Hoy es día 10 de marzo de 2004, día de oración en grupo. Los miércoles solemos hablar a Mahoma, contarle nuestros problemas, no siendo éstos distintos de los que afectan al resto de la humanidad. Nos sentimos acogidos en su bondad. Comprendidos en su oración. El año pasado vine a Madrid con renovadas esperanzas. La vida en Afganistán era dura, una subrepticia libertad adquirida a costa, entre otras, de la muerte de mi marido Mahdi en la guerra.
Salí de la mezquita de la M-30 alrededor de las nueve de la noche. La noche ya atrapaba la capital y me dirigí a mi casa en autobús. Aun no me he acostumbrado al metro, tal vez tenga miedo de espacios tan cerrados. Madrid de noche es bella; metrópoli envuelta en inmóviles luciérnagas. Lavapiés me esperaba aun despierto, nunca sé cuando está totalmente dormido. Creo que mucha gente aun sigue viviendo en la hora de su país.
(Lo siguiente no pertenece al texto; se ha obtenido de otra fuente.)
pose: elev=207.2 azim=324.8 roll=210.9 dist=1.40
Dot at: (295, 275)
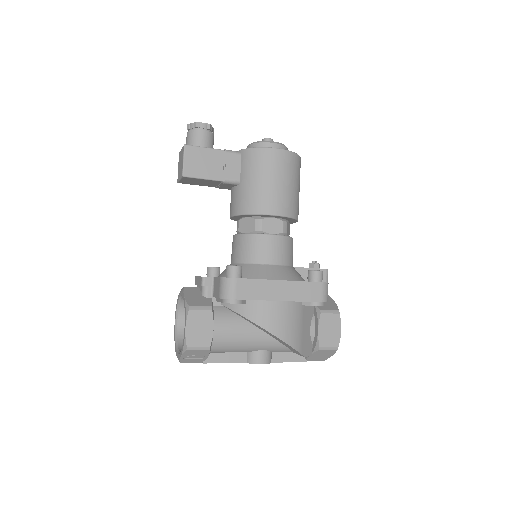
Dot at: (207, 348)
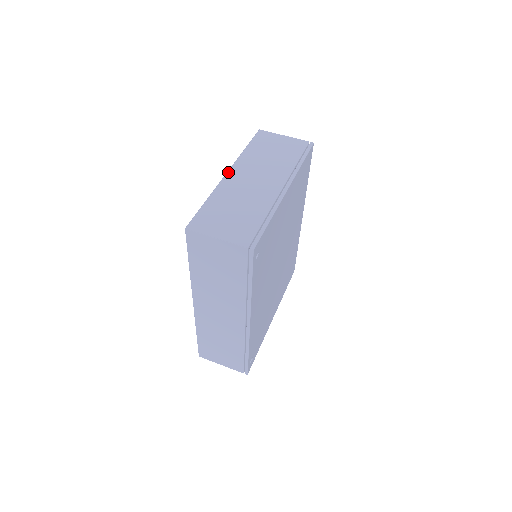
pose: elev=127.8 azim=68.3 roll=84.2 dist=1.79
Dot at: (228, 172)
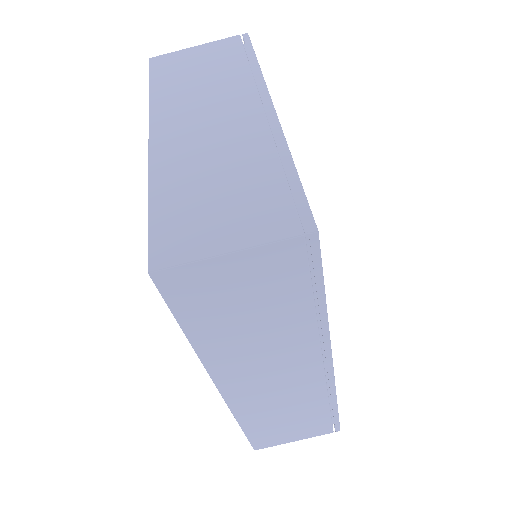
Dot at: (150, 135)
- Mami mami, ¿me has traído algo?- exclamó Mu´ammil con entusiasmo.
- Buenas noches hijo, ¿has hecho ya las tareas?- pregunté de forma cortante.
- Mamá es que hay un ejercicio que no sé hacer- afirmó.
Después de realizar el matemático ejercicio junto a mi hijo, al que pronto no voy a poder ayudar, cenamos. En este barrio es fácil encontrar comida típica y añorada de la tierra. ¡Si vieran mis antiguos vecinos el precio que tiene!, creo que con el sueldo de allí sólo podrían mantenerse dos días.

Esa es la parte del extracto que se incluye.